## SOURCE DOCUMENT
'''

Using the latest treatments to fight blood cancers
Approximately every three minutes, one person in the United States is diagnosed with a blood cancer. The team of medical oncologists, radiation oncologists, hematologists, pathologists, radiation therapists, nutritionists, oncology certified nurses, social workers and patient navigators at the Nancy N. and J.C. Lewis Cancer & Research Pavilion use the most advanced treatment options to take care of our blood cancer patients.
Types of Blood Cancers
The most commonly diagnosed blood cancers are leukemia, lymphoma and myeloma.
Leukemia: Leukemia is cancer that starts in the bone marrow. The bone marrow is where new blood cells are made, including white blood cells, which help fight infections. When a person has leukemia, the body makes too many blood cells of one type. These abnormal cells, usually white blood cells, look different than normal blood cells and don’t act as they should. They also interfere with making of other blood cells, usually red blood cells and platelets. There are four main types of leukemia: Acute Lymphoblastic Leukemia (ALL), Acute Myeloid Leukemia (AML), Chronic Lymphocytic Leukemia (CCL) and Chronic Myelogenous Leukemia (CML).
Lymphoma: Lymphoma is the name for a group of blood cancers that develop in the lymphatic system. The two main types are Hodgkin lymphoma and non-Hodgkin lymphoma.
- Hodgkin lymphoma: Also known as Hodgkin disease, Hodgkin lymphoma starts in the lymphatic system when cells grow out of control. This most often happens in the lymph nodes. The mass of extra cells form a tumor that can sometimes form in the spleen or other organs. Hodgkin lymphoma can spread in different ways depending in the type of lymphoma and where it started growing. There are two main types of Hodgkin lymphoma: Classic Hodgkin lymphoma and Nodular lymphocyte-predominant Hodgkin disease.

'''

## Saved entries
'''

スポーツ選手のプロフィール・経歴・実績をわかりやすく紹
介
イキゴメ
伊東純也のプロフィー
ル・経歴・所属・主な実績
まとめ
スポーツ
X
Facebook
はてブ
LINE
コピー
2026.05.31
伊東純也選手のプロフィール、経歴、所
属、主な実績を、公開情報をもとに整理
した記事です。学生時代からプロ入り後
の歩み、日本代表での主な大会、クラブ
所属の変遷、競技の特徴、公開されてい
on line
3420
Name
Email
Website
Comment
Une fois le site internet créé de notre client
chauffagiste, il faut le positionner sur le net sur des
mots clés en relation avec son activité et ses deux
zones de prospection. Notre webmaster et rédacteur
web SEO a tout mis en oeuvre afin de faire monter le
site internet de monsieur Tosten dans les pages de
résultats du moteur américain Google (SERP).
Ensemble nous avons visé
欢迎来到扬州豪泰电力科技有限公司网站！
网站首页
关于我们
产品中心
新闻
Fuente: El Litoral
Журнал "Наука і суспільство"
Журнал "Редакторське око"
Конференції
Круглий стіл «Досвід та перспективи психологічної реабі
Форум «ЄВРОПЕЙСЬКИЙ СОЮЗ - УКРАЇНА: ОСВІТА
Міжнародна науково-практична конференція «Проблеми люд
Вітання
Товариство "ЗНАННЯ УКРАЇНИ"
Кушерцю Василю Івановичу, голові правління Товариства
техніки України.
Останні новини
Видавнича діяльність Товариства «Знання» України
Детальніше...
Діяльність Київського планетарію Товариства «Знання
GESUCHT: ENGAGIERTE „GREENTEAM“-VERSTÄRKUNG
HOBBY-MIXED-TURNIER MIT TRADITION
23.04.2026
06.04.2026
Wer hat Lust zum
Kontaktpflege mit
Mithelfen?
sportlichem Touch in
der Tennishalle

'''
'''

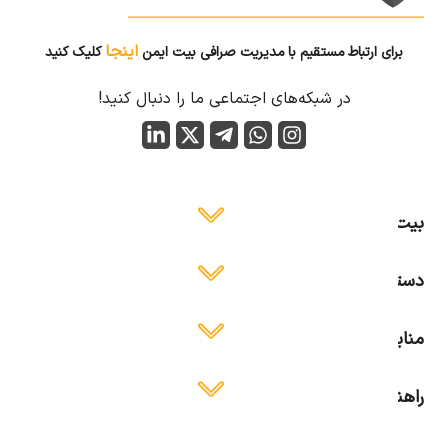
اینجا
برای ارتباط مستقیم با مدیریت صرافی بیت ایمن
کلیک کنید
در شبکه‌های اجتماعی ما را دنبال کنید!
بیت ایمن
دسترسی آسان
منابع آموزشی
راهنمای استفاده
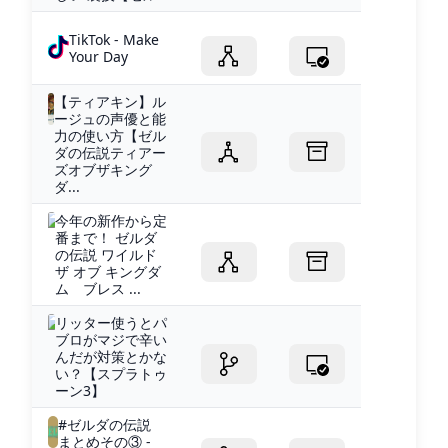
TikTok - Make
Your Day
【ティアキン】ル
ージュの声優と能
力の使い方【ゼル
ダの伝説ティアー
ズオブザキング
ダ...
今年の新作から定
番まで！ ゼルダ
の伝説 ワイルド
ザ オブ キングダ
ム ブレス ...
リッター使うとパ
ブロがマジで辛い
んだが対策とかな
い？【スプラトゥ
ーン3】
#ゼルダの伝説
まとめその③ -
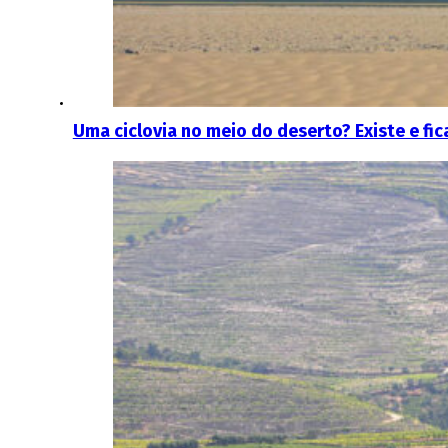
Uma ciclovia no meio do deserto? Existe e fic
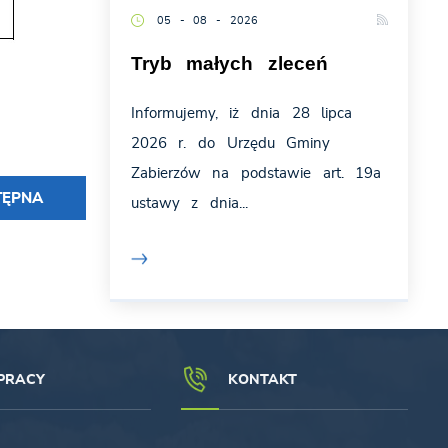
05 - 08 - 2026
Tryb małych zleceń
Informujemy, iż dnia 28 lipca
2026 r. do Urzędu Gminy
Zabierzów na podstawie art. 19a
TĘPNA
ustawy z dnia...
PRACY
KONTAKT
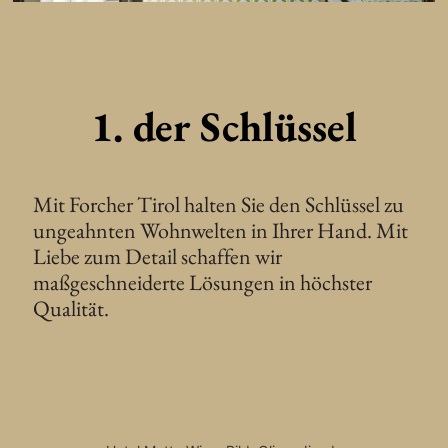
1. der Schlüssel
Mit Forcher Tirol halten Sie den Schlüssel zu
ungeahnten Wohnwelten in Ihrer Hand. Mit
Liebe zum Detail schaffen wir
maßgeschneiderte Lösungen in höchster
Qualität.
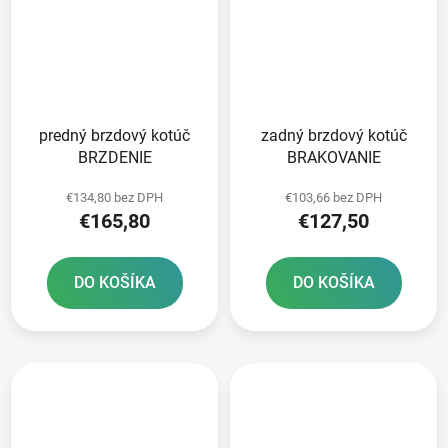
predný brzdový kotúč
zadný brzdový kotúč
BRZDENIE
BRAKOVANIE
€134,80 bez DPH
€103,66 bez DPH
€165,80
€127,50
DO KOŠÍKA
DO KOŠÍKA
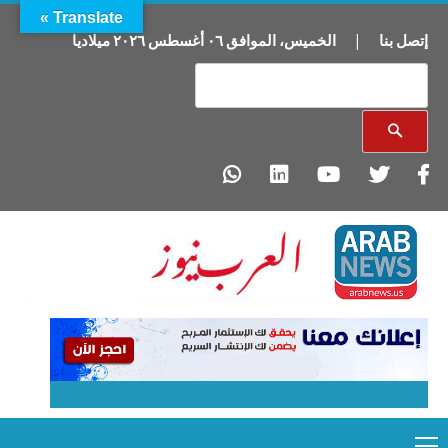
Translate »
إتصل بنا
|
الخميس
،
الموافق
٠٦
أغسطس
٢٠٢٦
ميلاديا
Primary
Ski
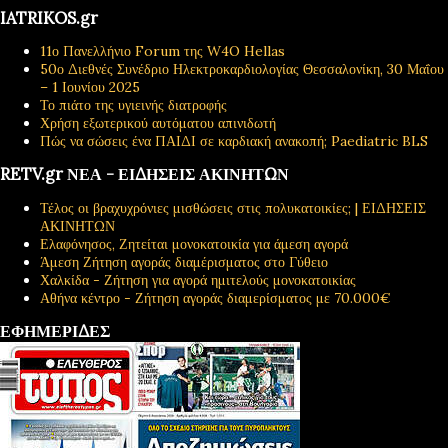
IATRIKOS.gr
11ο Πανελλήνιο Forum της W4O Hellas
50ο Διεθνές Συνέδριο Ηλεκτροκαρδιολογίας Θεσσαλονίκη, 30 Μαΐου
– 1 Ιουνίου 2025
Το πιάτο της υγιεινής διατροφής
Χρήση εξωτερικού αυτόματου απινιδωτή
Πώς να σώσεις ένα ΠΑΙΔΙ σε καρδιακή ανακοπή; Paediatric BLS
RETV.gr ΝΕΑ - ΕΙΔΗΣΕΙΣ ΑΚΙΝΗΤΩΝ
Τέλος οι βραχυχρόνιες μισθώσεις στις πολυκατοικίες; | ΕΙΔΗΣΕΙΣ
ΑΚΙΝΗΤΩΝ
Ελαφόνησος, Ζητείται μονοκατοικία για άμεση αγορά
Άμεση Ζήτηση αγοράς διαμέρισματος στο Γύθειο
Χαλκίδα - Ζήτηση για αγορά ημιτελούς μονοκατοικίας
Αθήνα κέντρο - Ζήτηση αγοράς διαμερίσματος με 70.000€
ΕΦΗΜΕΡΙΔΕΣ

'''

## TASKS
1. Answer these questions from the blood cancer page:
(a) About how often is one person in the United States diagnosed with a blood cancer?
(b) In what part of the body does leukemia start?
(c) What are the two main types of Hodgkin lymphoma?
2. Reproduce the blood cancer page word for word from "Using the latest" to "blood cancer patients.".
3. Carry on the page about blood cancers, starting after its last sentence.

## SOLVED PROBLEMS
1.
(a) Approximately every three minutes.
(b) The bone marrow.
(c) Classic Hodgkin lymphoma and Nodular lymphocyte-predominant Hodgkin disease.

2.
Using the latest treatments to fight blood cancers
Approximately every three minutes, one person in the United States is diagnosed with a blood cancer. The team of medical oncologists, radiation oncologists, hematologists, pathologists, radiation therapists, nutritionists, oncology certified nurses, social workers and patient navigators at the Nancy N. and J.C. Lewis Cancer & Research Pavilion use the most advanced treatment options to take care of our blood cancer patients.

3.
- Non-Hodgkin lymphoma: Non-Hodgkin lymphoma also is a type of cancer that affects the lymphatic system. It generally develops in the lymph nodes and lymphatic tissue and in some cases involves bone marrow and blood. Different than Hodgkin lymphoma, in non-Hodgkin lymphoma, cancer cells make up most of a tumor. There are several common types of lymphomas, which are diagnosed depending on where they start, B-cells or T-cells, or how fast they grow.
Myeloma: Myeloma develops when a plasma cell is changed. In some cases, myeloma cells collect in one bone and form a single tumor, called plasmacytoma. In other cases, the myeloma cells collect in many bones, forming many tumors. This is called multiple myeloma. Two other types of myeloma are localized myeloma (found in one site with exposure to neighboring sites) and extramedullary myeloma (involvement of tissue other than the marrow, such as the skin, muscles or lungs).
Treating Your Blood Cancer
Your oncologist or hematologist-oncologist will work with you to develop a treatment plan that may include other physicians, nurse navigators, social workers and nutritionists. Your treatment regimen will depend on several factors including the type of blood cancer, the cancer cells’ location, and your white cell count, amongst others. Possible treatment options include:
Chemotherapy: Chemotherapy involves the use of drugs, either administered orally or through IV, to kill multiplying cells, including cancer cells.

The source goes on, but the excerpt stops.